▸ YOUR ASSIGNMENT
Only the records, exactly as written, belong in the answer; pictures do not.
====== DATA TO EXAMINE
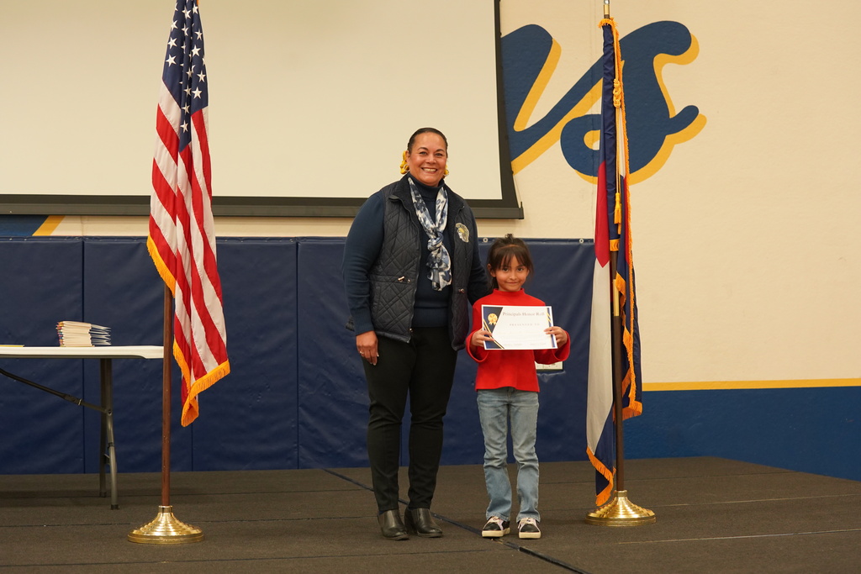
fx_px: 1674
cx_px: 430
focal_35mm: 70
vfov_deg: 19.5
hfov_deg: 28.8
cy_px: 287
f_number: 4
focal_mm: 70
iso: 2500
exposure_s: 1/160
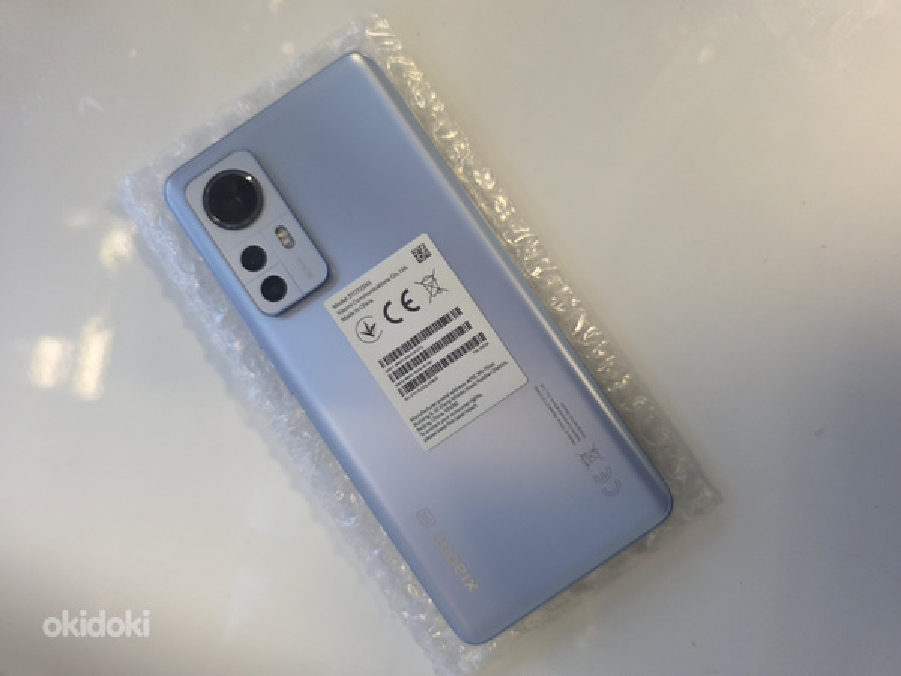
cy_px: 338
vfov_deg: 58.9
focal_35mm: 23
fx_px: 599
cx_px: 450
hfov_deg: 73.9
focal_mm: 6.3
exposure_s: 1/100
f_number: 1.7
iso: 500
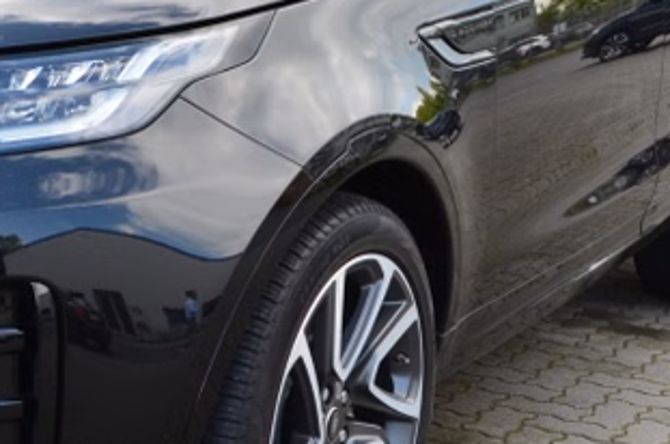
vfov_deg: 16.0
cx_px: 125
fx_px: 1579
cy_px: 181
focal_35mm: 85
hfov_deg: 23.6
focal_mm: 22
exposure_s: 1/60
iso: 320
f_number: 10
============
▸ EXERCISE OUTPUT
fx_px: 1674
cx_px: 430
focal_35mm: 70
vfov_deg: 19.5
hfov_deg: 28.8
cy_px: 287
f_number: 4
focal_mm: 70
iso: 2500
exposure_s: 1/160
cy_px: 338
vfov_deg: 58.9
focal_35mm: 23
fx_px: 599
cx_px: 450
hfov_deg: 73.9
focal_mm: 6.3
exposure_s: 1/100
f_number: 1.7
iso: 500
vfov_deg: 16.0
cx_px: 125
fx_px: 1579
cy_px: 181
focal_35mm: 85
hfov_deg: 23.6
focal_mm: 22
exposure_s: 1/60
iso: 320
f_number: 10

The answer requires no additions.